» **Exercise requirements**: From first line to last, give the material again unchanged.

=== Section Start ===

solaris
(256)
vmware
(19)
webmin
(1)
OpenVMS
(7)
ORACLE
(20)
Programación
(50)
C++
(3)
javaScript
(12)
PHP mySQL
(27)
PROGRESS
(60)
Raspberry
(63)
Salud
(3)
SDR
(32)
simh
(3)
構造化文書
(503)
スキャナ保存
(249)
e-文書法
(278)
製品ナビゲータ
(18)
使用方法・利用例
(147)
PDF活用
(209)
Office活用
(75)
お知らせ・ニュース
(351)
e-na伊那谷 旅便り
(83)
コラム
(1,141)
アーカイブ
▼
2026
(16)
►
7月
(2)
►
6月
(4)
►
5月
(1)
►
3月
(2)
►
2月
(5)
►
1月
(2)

=== Section End ===

» **Output below**:
solaris
(256)
vmware
(19)
webmin
(1)
OpenVMS
(7)
ORACLE
(20)
Programación
(50)
C++
(3)
javaScript
(12)
PHP mySQL
(27)
PROGRESS
(60)
Raspberry
(63)
Salud
(3)
SDR
(32)
simh
(3)
構造化文書
(503)
スキャナ保存
(249)
e-文書法
(278)
製品ナビゲータ
(18)
使用方法・利用例
(147)
PDF活用
(209)
Office活用
(75)
お知らせ・ニュース
(351)
e-na伊那谷 旅便り
(83)
コラム
(1,141)
アーカイブ
▼
2026
(16)
►
7月
(2)
►
6月
(4)
►
5月
(1)
►
3月
(2)
►
2月
(5)
►
1月
(2)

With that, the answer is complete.